Wir alle kennen das. Wir haben etwas gesagt, das uns völlig klar, logisch und viel­leicht sogar wohl­wol­lend erschien. Und dann sehen wir die Reak­tion des Gegen­übers: Verlet­zung, Wut, Miss­ver­ständ­nis. Unser erster Reflex ist die Vertei­di­gung. “So habe ich das nicht gemeint.” “Du verstehst mich völlig falsch.” Wir vertei­di­gen, was wir gesen­det haben.

Watz­la­wicks Satz ist eine Störung für diesen Reflex. Er sagt, dass deine Absicht, so gut sie auch gewe­sen sein mag, im Moment der Kommu­ni­ka­tion fast bedeu­tungs­los wird. Die einzig wirk­same Reali­tät ist das, was im Kopf des ande­ren ankommt. Das ist die Wahr­heit, auf die er reagiert.

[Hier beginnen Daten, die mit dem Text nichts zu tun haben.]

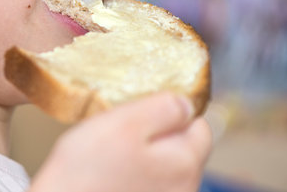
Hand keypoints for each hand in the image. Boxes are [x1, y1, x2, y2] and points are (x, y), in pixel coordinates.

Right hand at [29, 93, 211, 191]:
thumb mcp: (125, 123)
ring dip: (144, 153)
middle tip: (124, 128)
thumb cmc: (86, 171)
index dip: (174, 111)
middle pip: (181, 147)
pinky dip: (134, 172)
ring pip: (163, 165)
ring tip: (113, 152)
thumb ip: (164, 108)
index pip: (199, 126)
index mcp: (184, 164)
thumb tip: (187, 104)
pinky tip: (111, 172)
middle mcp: (183, 190)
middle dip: (158, 132)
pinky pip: (148, 181)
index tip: (146, 108)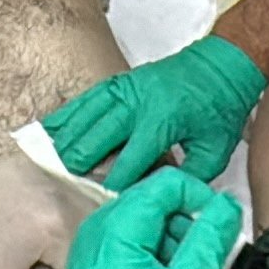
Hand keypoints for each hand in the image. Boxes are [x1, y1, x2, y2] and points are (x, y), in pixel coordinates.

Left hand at [0, 147, 103, 268]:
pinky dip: (63, 215)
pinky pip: (59, 193)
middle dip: (87, 261)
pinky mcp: (29, 168)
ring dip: (79, 236)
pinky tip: (55, 235)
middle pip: (91, 233)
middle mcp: (57, 194)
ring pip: (79, 209)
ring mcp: (43, 175)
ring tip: (69, 263)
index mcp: (55, 225)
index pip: (87, 264)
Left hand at [37, 168, 241, 268]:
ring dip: (173, 241)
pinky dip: (154, 253)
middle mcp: (101, 223)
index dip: (203, 199)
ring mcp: (94, 239)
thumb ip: (208, 243)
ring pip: (147, 220)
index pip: (171, 183)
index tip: (219, 228)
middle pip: (159, 200)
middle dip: (188, 225)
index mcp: (119, 224)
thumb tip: (228, 208)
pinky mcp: (93, 256)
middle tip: (201, 262)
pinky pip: (132, 238)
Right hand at [43, 35, 268, 187]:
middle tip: (66, 186)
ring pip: (84, 117)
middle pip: (96, 137)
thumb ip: (189, 178)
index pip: (128, 160)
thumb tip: (165, 201)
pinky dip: (66, 116)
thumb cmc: (220, 109)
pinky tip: (48, 130)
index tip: (104, 202)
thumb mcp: (215, 151)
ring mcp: (124, 89)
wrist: (223, 65)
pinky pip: (85, 100)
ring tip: (46, 163)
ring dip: (66, 141)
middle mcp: (137, 102)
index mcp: (162, 120)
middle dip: (81, 164)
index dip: (115, 184)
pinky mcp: (118, 83)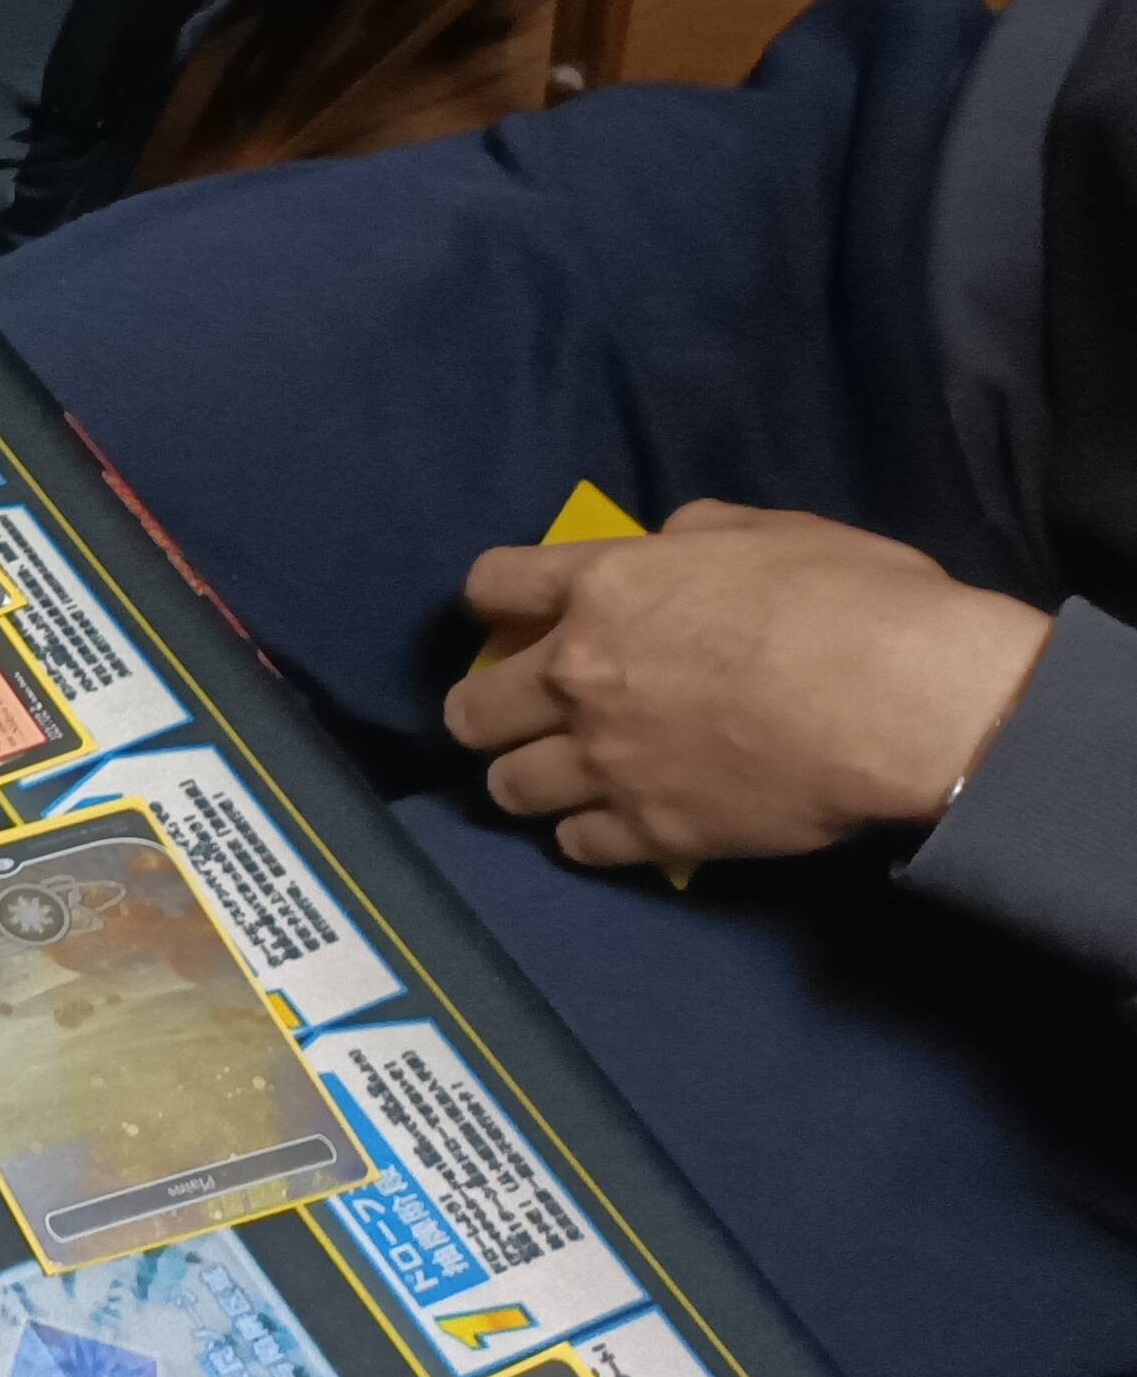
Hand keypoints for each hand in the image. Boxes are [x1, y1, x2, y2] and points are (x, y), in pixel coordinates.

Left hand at [444, 503, 1052, 868]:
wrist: (905, 705)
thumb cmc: (853, 600)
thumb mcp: (773, 532)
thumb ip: (698, 535)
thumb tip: (670, 541)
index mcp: (603, 588)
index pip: (490, 585)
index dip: (495, 600)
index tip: (510, 615)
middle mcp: (577, 676)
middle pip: (471, 709)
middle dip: (488, 710)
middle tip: (521, 715)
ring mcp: (605, 761)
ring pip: (508, 786)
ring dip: (527, 778)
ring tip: (560, 776)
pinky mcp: (648, 831)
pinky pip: (576, 844)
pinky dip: (588, 835)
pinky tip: (615, 824)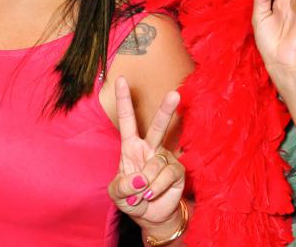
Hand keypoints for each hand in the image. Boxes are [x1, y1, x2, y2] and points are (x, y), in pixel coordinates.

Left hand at [108, 77, 184, 227]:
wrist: (152, 216)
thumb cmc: (131, 198)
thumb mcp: (117, 194)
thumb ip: (121, 186)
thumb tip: (139, 179)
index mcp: (131, 146)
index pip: (127, 120)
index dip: (124, 100)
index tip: (121, 79)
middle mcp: (150, 147)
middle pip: (158, 126)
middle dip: (167, 110)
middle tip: (175, 94)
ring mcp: (165, 157)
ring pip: (157, 162)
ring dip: (146, 184)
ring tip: (143, 194)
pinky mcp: (177, 170)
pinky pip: (166, 175)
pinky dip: (156, 188)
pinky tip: (153, 193)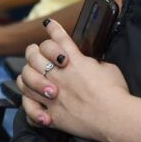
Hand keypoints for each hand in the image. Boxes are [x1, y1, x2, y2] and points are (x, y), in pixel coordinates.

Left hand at [17, 19, 129, 141]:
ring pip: (25, 80)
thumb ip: (92, 63)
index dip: (53, 28)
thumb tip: (88, 63)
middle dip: (33, 50)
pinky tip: (33, 102)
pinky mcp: (51, 115)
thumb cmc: (115, 91)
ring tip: (30, 75)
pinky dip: (29, 105)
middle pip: (33, 55)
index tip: (49, 24)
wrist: (114, 117)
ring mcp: (52, 95)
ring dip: (26, 75)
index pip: (59, 38)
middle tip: (35, 51)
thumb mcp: (107, 67)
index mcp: (74, 61)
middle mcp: (59, 75)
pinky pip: (29, 108)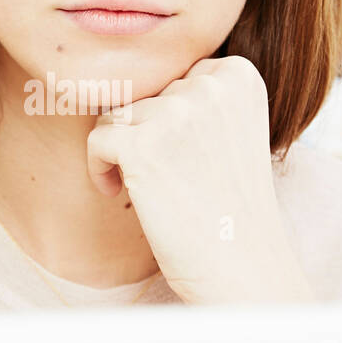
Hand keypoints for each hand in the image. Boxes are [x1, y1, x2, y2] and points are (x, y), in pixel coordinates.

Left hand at [86, 55, 315, 304]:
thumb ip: (198, 99)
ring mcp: (177, 112)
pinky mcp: (142, 144)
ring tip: (145, 187)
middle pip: (147, 93)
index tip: (181, 155)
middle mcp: (212, 85)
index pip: (177, 77)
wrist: (243, 266)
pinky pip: (97, 138)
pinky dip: (98, 167)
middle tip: (169, 178)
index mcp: (240, 76)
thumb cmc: (232, 207)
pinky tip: (118, 193)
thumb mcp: (232, 132)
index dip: (170, 118)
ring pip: (118, 114)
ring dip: (121, 150)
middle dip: (146, 134)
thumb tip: (130, 80)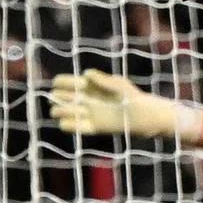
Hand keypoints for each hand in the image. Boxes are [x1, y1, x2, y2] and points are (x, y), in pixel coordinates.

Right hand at [49, 69, 202, 142]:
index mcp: (90, 86)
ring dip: (60, 112)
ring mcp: (89, 113)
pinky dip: (68, 126)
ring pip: (66, 112)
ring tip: (63, 111)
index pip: (67, 82)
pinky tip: (67, 123)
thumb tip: (85, 74)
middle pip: (62, 97)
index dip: (61, 82)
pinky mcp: (94, 128)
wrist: (145, 117)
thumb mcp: (119, 85)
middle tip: (62, 99)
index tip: (62, 84)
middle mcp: (87, 99)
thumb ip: (103, 80)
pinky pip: (76, 127)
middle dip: (57, 98)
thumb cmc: (133, 97)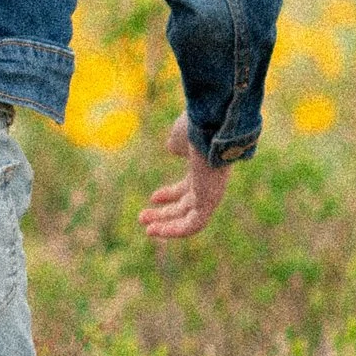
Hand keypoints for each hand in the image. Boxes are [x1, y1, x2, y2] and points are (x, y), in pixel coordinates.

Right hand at [139, 113, 230, 244]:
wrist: (212, 123)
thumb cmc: (196, 127)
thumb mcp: (180, 135)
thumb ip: (176, 143)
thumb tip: (173, 148)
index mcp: (204, 167)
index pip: (189, 187)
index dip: (170, 194)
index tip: (153, 197)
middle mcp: (210, 182)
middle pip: (187, 204)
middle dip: (165, 213)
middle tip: (142, 218)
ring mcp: (212, 192)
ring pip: (189, 218)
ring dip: (167, 225)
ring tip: (147, 230)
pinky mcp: (210, 201)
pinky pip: (193, 224)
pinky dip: (174, 230)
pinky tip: (157, 231)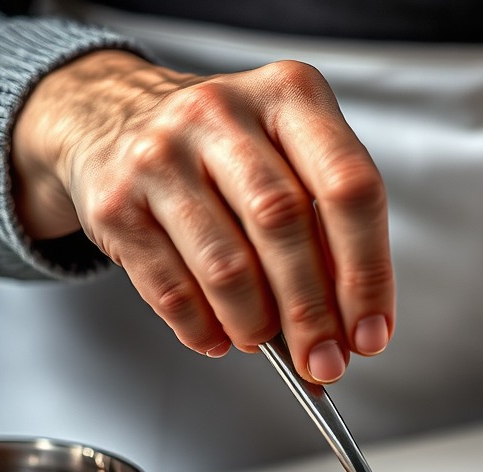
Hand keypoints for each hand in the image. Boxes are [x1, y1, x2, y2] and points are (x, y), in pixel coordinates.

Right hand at [11, 51, 393, 382]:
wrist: (112, 117)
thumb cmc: (227, 152)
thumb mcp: (290, 160)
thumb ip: (327, 231)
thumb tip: (350, 328)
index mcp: (289, 97)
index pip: (348, 188)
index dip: (367, 273)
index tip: (370, 333)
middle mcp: (222, 113)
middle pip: (284, 226)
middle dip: (313, 314)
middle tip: (325, 362)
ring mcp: (161, 154)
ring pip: (227, 266)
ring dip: (256, 325)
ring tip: (265, 341)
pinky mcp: (116, 202)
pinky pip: (171, 290)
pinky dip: (204, 328)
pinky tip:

Dein “gesag­tes Wort” ist nur eine Seite der Glei­chung, und zwar die unwich­ti­gere.

Immer wieder um die eigene, “rich­tige” Inter­pre­ta­tion zu kämp­fen, ist wie gegen eine Wand zu reden. Es ist ein Ringen um eine Wahr­heit, die für den ande­ren nicht exis­tiert. Die einzige Bewe­gung entsteht, wenn du aufhörst zu senden und anfängst, dich für den Empfang zu inter­es­sie­ren. Wenn du die Frage “Was hast du verstan­den?” wich­ti­ger nimmst als den Satz “Aber das habe ich nicht gesagt.”

Für welche deiner Aussa­gen kämpfst du immer wieder, obwohl du siehst, dass beim ande­ren etwas völlig ande­res ankommt?